Migliorare la CPM, come la si è qui definita, sarà un processo lento. E’ necessario un investimento in risorse umane, ma la ricetta non è bombardare le regioni con denaro, perché quelle che hanno più bisogno di aiuto sono anche spesso le meno capaci nell’utilizzare risorse. C’è, inoltre, la delicata questione di come gestire il periodo di transizione, mentre la regioni crescono in CPM. Una strategia potrebbe essere quella di introdurre un trasferimento vincolato aggiuntivo volto a finanziare almeno una parte dei costi di programmi di miglioramento della CPM, proposti dalle singole regioni e concordati preventivamente con il governo centrale. Questa misura sarebbe impopolare, ma potrebbe essere presentata come misura temporanea, da eliminare gradualmente man mano che la CPM di una regione migliora, valutando il miglioramento sulla base di una serie di indicatori concordati in precedenza tra stato e regioni.


NOTE

(1) Forum per la ricerca biomedica, Comunicazione e informazione per la salute, Roma, Censis 2001, pp. 25-26.

(2) Ministero dell'Economia e delle Finanze, Relazione generale sulla situazione economica del Paese - 2003, Roma, 2004, vol. III, p. 368.

(3) Si vedano, ad esempio, le analisi annuali delle spese sanitarie regionali effettuate dalla Corte dei Conti (Relazione sulla gestione finanziaria delle regioni).

(4) Si veda, per esempio, Ministero del Tesoro, Ministero della Sanità, Relazione sulla spesa sanitaria negli anni 1989-1992, Roma, Centro Stampa Sistema Informativo Sanitario, 1994.

(5) N. FACITELLI, T. LANGIANO (a cura di), Politiche innovative nel SSN: i primi dieci anni dei DRG in Italia, Bologna, Il Mulino, 2004; G. France (a cura di), Politiche sanitarie in un sistema di governo decentrato, Milano, Giuffrè, 1999.

(6) Ministero dell'Economia e delle Finanze, Sintesi dell'istruttoria sugli adempiementi regionali al fino dell'accesso all'incremento del finanziamento della spesa sanitaria per il 2001, Roma, 23 gennaio 2003 (dattiloscritto).

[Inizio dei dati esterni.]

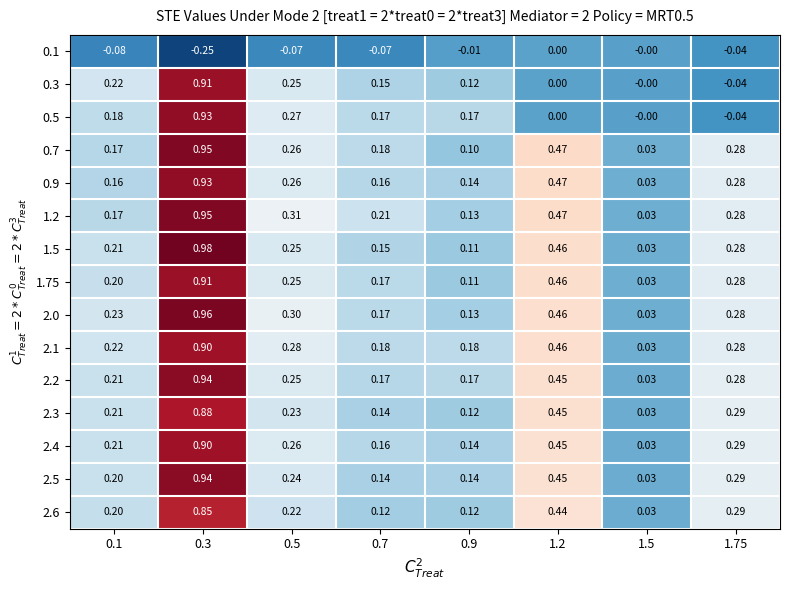

Is the value of 0.1 at 0.5 greater than the value of 2.4 at 0.3?

No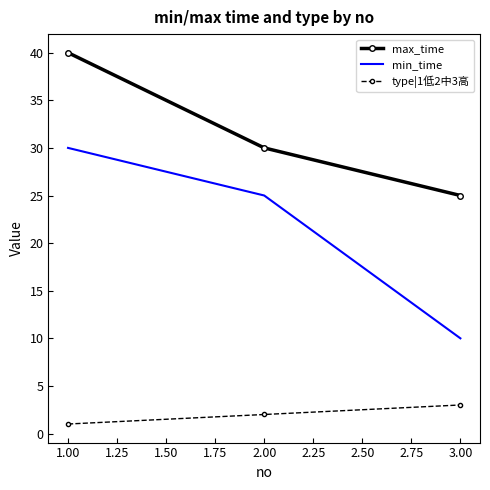

How many max_time values are between 25 and 40?

3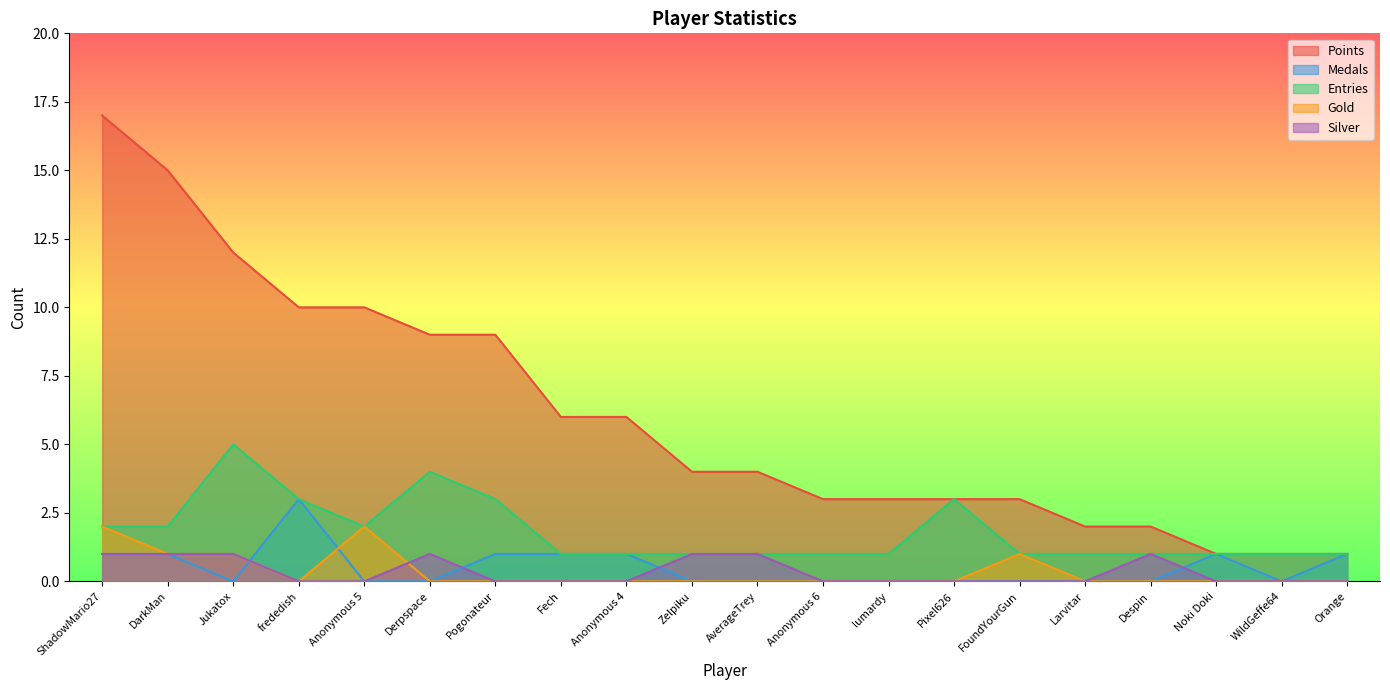

What is the difference between the highest and lowest values at FoundYourGun?

3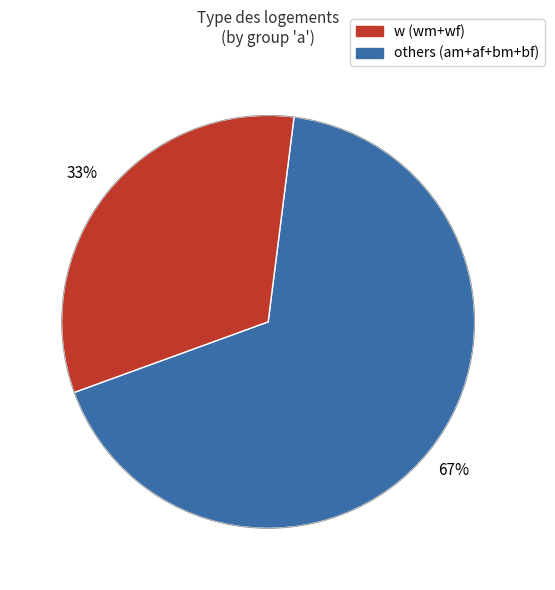

Does any single category account for the majority?

Yes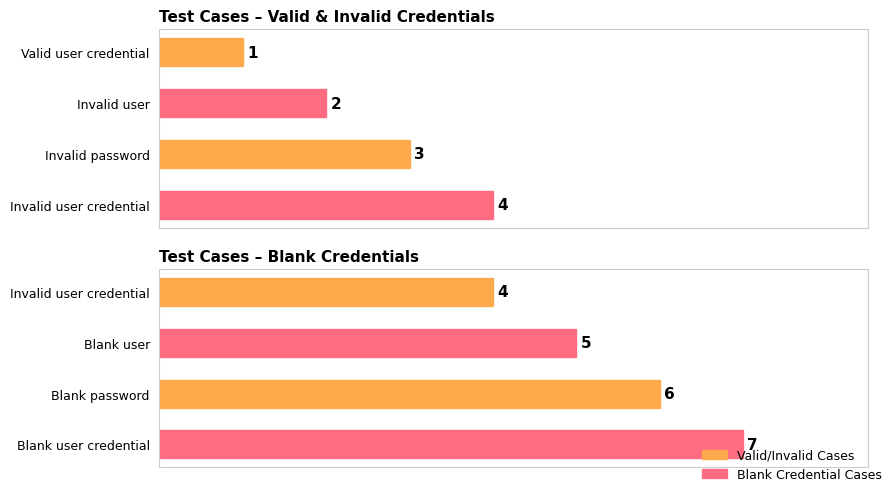

How many groups of bars are there?

4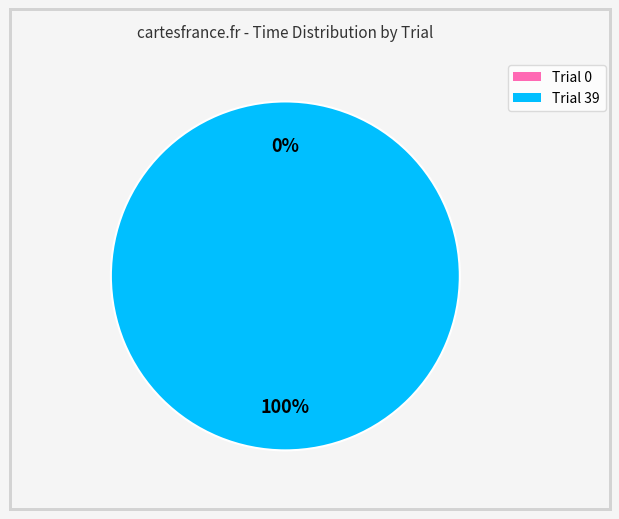

Is it true that Trial 0 is 1% of the pie?

False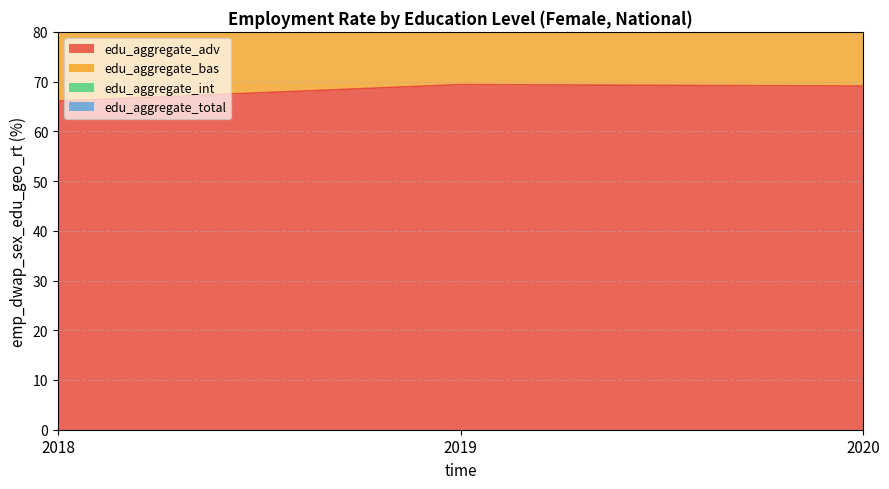

List the labels in order of edu_aggregate_int value, smallest first.

2018, 2020, 2019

(7) Colloquio con Keith Banting, School of Policy Studies, Queen's University, Kingston, Canada, 20 giugno 2000.

(8) Advisory Commission on Intergovernmental Relations, The question of state government capability, Washington D.C., gennaio 1985 (dattiloscritto, A-98). p. 5.

(9) F.J. THOMPSON, "Federalism and the Medicaid challenge", in F.J. THOMPSON, J.J. DILULIO (a cura di), Medicaid and devolution: a view from the states, Washington D.C., Brookings Institution, 1998, p. 261.

(10) T. SKOCPOL, "Bringing the state back in", in P.E. EVANS, D. RUESCHEMEYER, T. SKOCPOL (a cura di), Strategies of analysis in current research. Bringing the state back in, New York, Cambridge University Press, 1985, p. 9.

(11) B.W. HONADLE, "A capacity-building framework: a search for concept and purpose", Public administration review, n. 5, p. 576.

(12) J.J. GARGAN, "Consideration of local government capacity", Public administration review, n. 6, 1981, pp. 649-658.

(13) Advisory Commission on Intergovernmental Relations, op. cit.